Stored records
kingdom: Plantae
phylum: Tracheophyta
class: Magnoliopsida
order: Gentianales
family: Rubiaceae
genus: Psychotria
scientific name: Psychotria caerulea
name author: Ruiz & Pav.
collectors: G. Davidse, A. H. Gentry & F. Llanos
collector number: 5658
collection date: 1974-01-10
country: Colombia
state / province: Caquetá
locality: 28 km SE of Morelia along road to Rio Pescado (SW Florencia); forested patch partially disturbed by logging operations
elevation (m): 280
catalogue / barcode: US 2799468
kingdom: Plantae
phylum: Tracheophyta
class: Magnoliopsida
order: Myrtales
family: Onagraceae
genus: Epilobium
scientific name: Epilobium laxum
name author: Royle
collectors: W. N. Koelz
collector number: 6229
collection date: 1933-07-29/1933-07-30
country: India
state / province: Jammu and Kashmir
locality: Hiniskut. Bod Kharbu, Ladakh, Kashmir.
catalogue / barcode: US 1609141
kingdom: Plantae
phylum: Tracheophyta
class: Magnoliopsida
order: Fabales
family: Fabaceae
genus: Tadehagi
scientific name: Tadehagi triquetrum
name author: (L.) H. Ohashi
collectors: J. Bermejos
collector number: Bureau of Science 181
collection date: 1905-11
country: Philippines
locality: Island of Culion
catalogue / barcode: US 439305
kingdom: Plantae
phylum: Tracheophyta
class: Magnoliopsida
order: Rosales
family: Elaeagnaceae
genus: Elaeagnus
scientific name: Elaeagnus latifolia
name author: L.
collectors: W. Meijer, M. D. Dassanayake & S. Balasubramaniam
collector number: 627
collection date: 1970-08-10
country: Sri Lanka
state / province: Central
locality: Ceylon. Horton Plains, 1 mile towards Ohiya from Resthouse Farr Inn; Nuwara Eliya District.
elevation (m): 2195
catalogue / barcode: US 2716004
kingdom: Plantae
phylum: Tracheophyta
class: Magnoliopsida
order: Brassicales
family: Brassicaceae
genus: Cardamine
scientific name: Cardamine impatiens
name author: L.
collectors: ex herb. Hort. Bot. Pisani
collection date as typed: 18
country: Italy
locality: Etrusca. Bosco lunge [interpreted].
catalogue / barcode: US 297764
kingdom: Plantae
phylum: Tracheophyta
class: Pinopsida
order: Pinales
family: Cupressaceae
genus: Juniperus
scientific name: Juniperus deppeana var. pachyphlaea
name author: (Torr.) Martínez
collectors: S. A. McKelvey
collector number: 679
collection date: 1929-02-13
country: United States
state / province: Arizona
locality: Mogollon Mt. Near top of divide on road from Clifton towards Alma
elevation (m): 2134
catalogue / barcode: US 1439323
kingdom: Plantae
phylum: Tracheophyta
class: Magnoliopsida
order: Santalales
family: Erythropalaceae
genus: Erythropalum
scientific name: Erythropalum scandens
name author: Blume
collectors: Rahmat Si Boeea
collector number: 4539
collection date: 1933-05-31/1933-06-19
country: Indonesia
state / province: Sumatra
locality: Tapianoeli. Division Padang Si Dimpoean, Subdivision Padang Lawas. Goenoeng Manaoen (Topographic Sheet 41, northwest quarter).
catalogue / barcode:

Directions for this task. Reproduce the data above, substituting "catalog number" for each occurrence of "catalogue / barcode" and leaving everything else unchanged.

Full solution.
kingdom: Plantae
phylum: Tracheophyta
class: Magnoliopsida
order: Gentianales
family: Rubiaceae
genus: Psychotria
scientific name: Psychotria caerulea
name author: Ruiz & Pav.
collectors: G. Davidse, A. H. Gentry & F. Llanos
collector number: 5658
collection date: 1974-01-10
country: Colombia
state / province: Caquetá
locality: 28 km SE of Morelia along road to Rio Pescado (SW Florencia); forested patch partially disturbed by logging operations
elevation (m): 280
catalog number: US 2799468
kingdom: Plantae
phylum: Tracheophyta
class: Magnoliopsida
order: Myrtales
family: Onagraceae
genus: Epilobium
scientific name: Epilobium laxum
name author: Royle
collectors: W. N. Koelz
collector number: 6229
collection date: 1933-07-29/1933-07-30
country: India
state / province: Jammu and Kashmir
locality: Hiniskut. Bod Kharbu, Ladakh, Kashmir.
catalog number: US 1609141
kingdom: Plantae
phylum: Tracheophyta
class: Magnoliopsida
order: Fabales
family: Fabaceae
genus: Tadehagi
scientific name: Tadehagi triquetrum
name author: (L.) H. Ohashi
collectors: J. Bermejos
collector number: Bureau of Science 181
collection date: 1905-11
country: Philippines
locality: Island of Culion
catalog number: US 439305
kingdom: Plantae
phylum: Tracheophyta
class: Magnoliopsida
order: Rosales
family: Elaeagnaceae
genus: Elaeagnus
scientific name: Elaeagnus latifolia
name author: L.
collectors: W. Meijer, M. D. Dassanayake & S. Balasubramaniam
collector number: 627
collection date: 1970-08-10
country: Sri Lanka
state / province: Central
locality: Ceylon. Horton Plains, 1 mile towards Ohiya from Resthouse Farr Inn; Nuwara Eliya District.
elevation (m): 2195
catalog number: US 2716004
kingdom: Plantae
phylum: Tracheophyta
class: Magnoliopsida
order: Brassicales
family: Brassicaceae
genus: Cardamine
scientific name: Cardamine impatiens
name author: L.
collectors: ex herb. Hort. Bot. Pisani
collection date as typed: 18
country: Italy
locality: Etrusca. Bosco lunge [interpreted].
catalog number: US 297764
kingdom: Plantae
phylum: Tracheophyta
class: Pinopsida
order: Pinales
family: Cupressaceae
genus: Juniperus
scientific name: Juniperus deppeana var. pachyphlaea
name author: (Torr.) Martínez
collectors: S. A. McKelvey
collector number: 679
collection date: 1929-02-13
country: United States
state / province: Arizona
locality: Mogollon Mt. Near top of divide on road from Clifton towards Alma
elevation (m): 2134
catalog number: US 1439323
kingdom: Plantae
phylum: Tracheophyta
class: Magnoliopsida
order: Santalales
family: Erythropalaceae
genus: Erythropalum
scientific name: Erythropalum scandens
name author: Blume
collectors: Rahmat Si Boeea
collector number: 4539
collection date: 1933-05-31/1933-06-19
country: Indonesia
state / province: Sumatra
locality: Tapianoeli. Division Padang Si Dimpoean, Subdivision Padang Lawas. Goenoeng Manaoen (Topographic Sheet 41, northwest quarter).
catalog number:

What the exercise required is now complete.